What about cash flow problems?  If the capitalist wants to avoid an individual guarantee, he’ll have to switch his note to $990,000 of preferred stock and give up the Sub S election.  There are “inbetween” ways to do this too.  You could split between the note and the stock.  The sweat equity-capitalist problem is easier solved in an LLC than in the corporate form.


What about Internal Revenue Code § 1244?  Shipman mentioned §§ 461-466, which were added by Reagan in the 1980’s to discourage tax shelters.  They say: “Even if you’re Sub S, which has a flow-through, if you don’t work full-time for the company, you can’t use flow-through losses as they arrive.  You can stack them up and use them when you sell the stock.”  Full-time is 40 hours per week.  If you’re a full-time lawyer or banker and only work on your Sub S a few hours a week, you won’t get your flow-through like in the old days.

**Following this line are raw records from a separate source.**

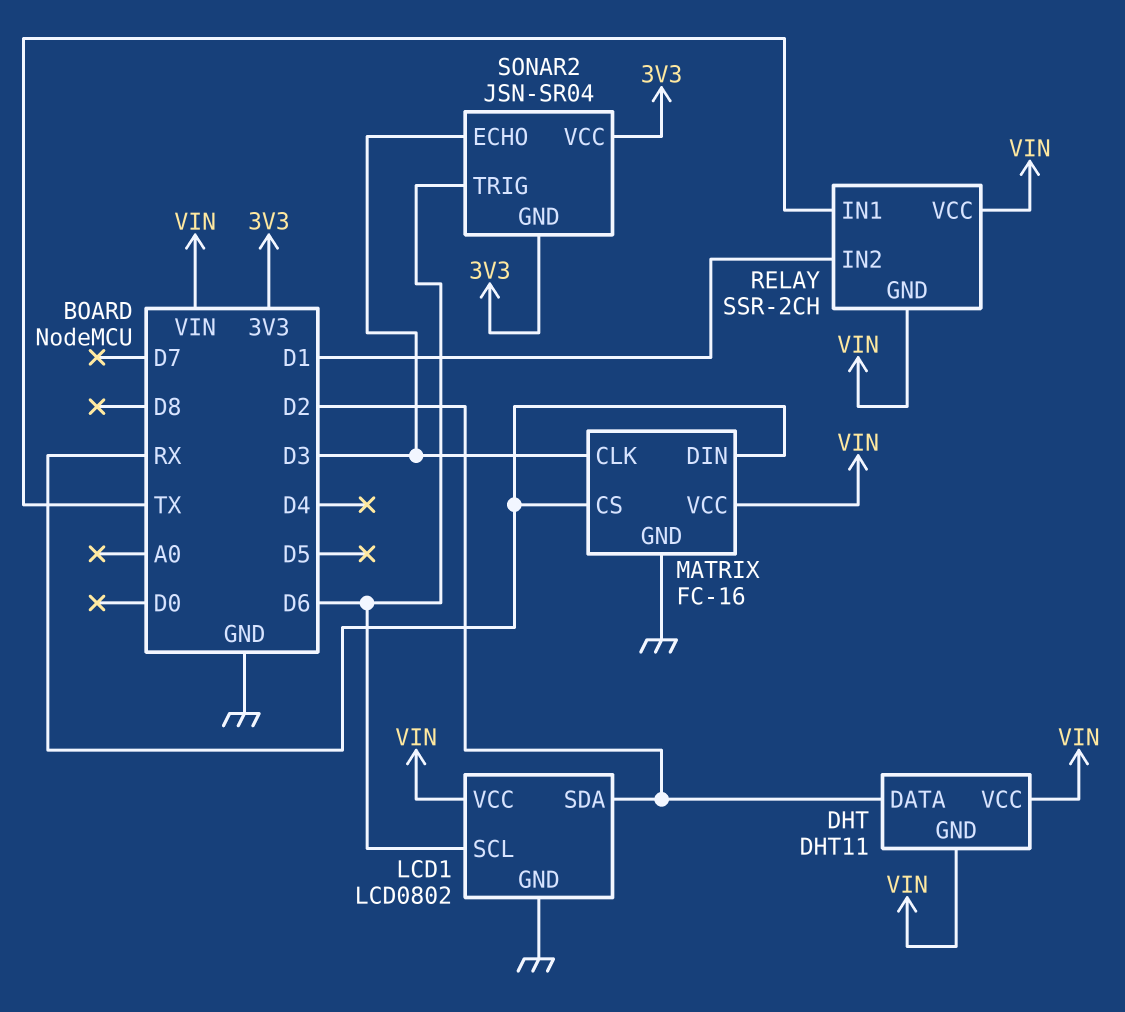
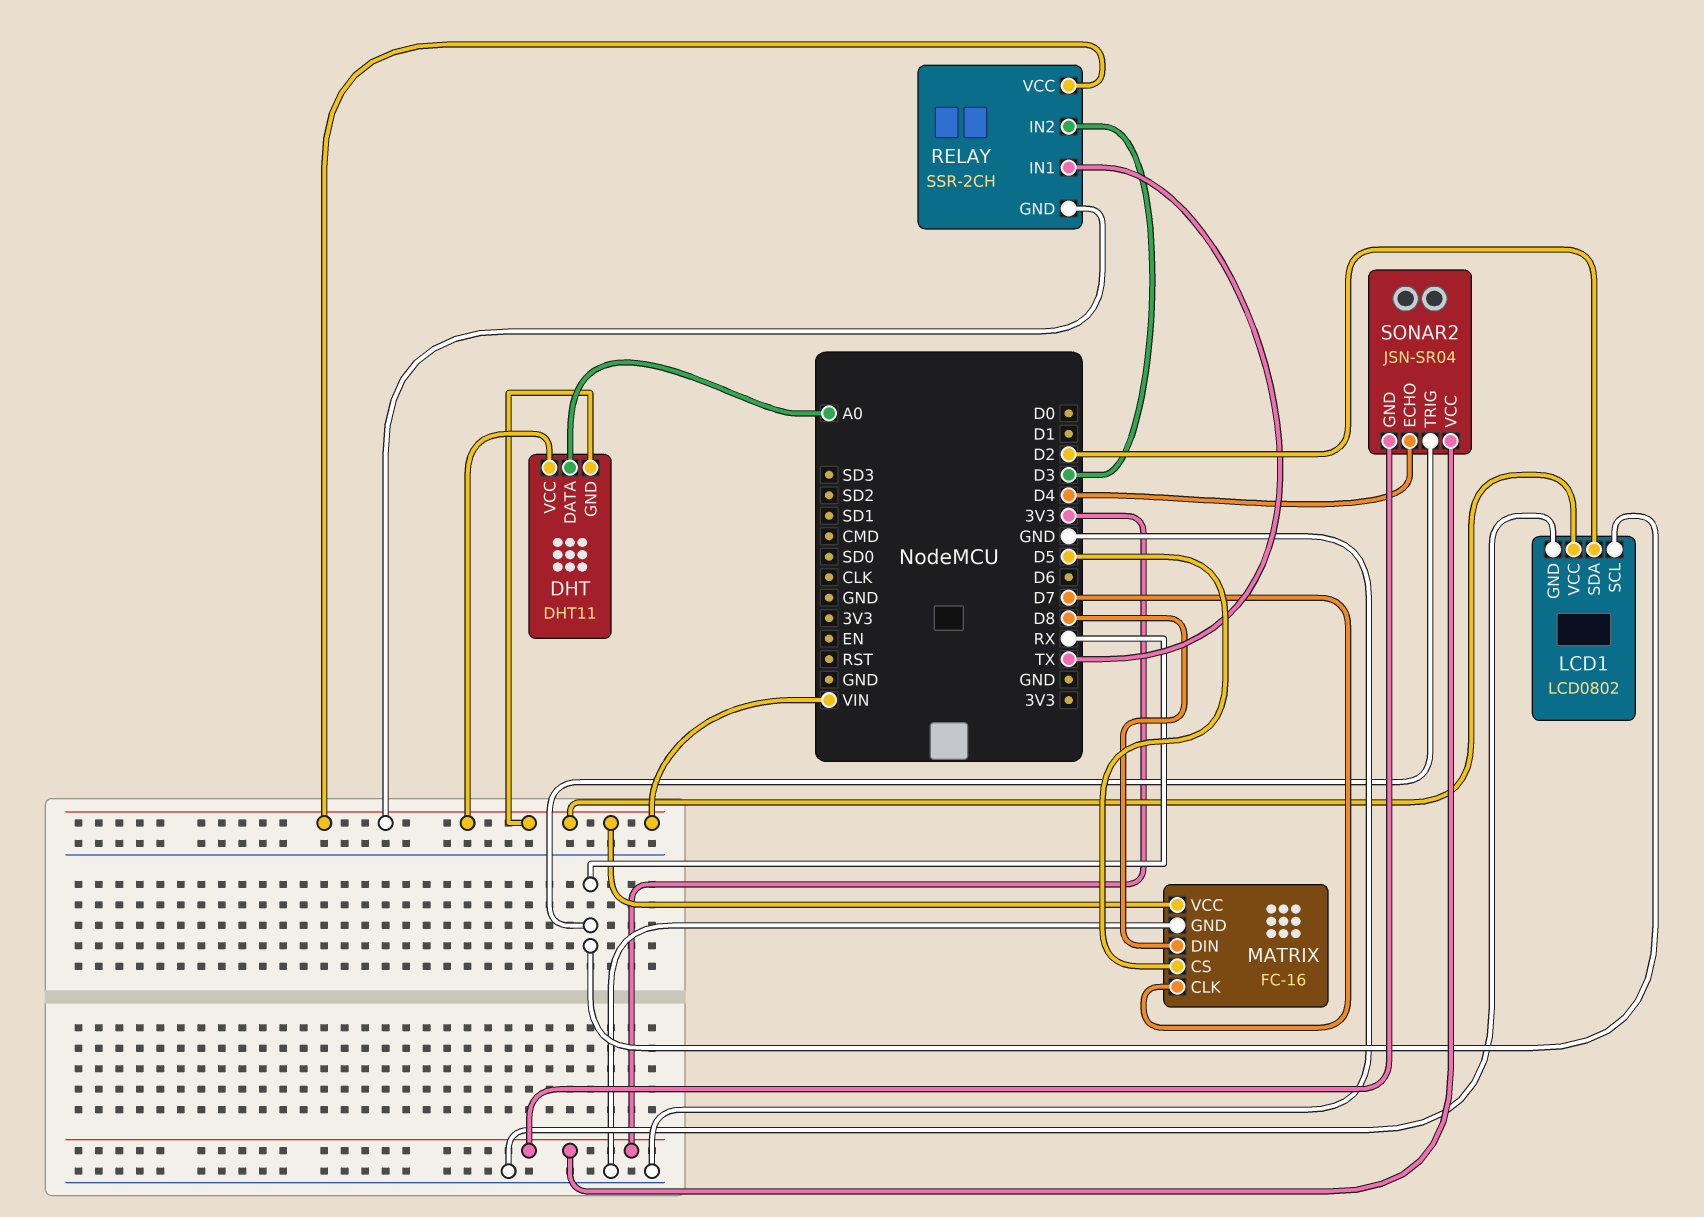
DHT pin DATA: D2 -> A0
LCD1 pin SCL: D6 -> RX
MATRIX pin CLK: D3 -> D7
MATRIX pin CS: RX -> D5
MATRIX pin DIN: RX -> D8
RELAY pin IN2: D1 -> D3
SONAR2 pin ECHO: D3 -> D4
SONAR2 pin TRIG: D6 -> RX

Here is an anomaly: what’s the tax effect of debt when it goes bad?  There is an odd set of rules that we’ll look at tomorrow.  One of the ironies is that often, for a closely-held company, investing in common or preferred stock is better than taking a note.  Here’s a hypo: Daughter runs a non-Sub S company.  It’s breaking even and it’s been around for 7-8 years.  She needs to expand now.  She turns to Father and wants him to buy 100,000 shares of stock.  What considerations go into it?  First off, look at it from a practical standpoint.  Father is a retired physics professor with a good pension.  He’s well-to-do but not wealthy.  Suppose that Daughter is his only child and he’s not married now.  Say he can rake up over $100,000.  One of the problems will be that Daughter and her co-investors will be more interested in their salaries than dividends.  That’s understandable!  Could Father make out well?  Sure!  The company could do well.  It could get bought out by a big public company.  Does Father want to be a director or an officer?  No way!  He doesn’t want to be liable!  What about the downside?  On this hypo, if he invests and the company goes under, he’ll get an ordinary business loss under § 1244, whereas if he lent the money to the company and they went under, then § 463-66 would only give him a capital loss.  § 1244 is a sometimes useful oddity.  It gives a limit for a single person.  Lastly, you would tell him that his potential for liability is quite low if he doesn’t try to run things, and isn’t an employee, officer, or director.  This is called “disregard of the corporate fiction”.  As long as he’s not active, he’s probably safe.  But should he do it?  He should consider his health.  If he might get sick, he better hold onto his money.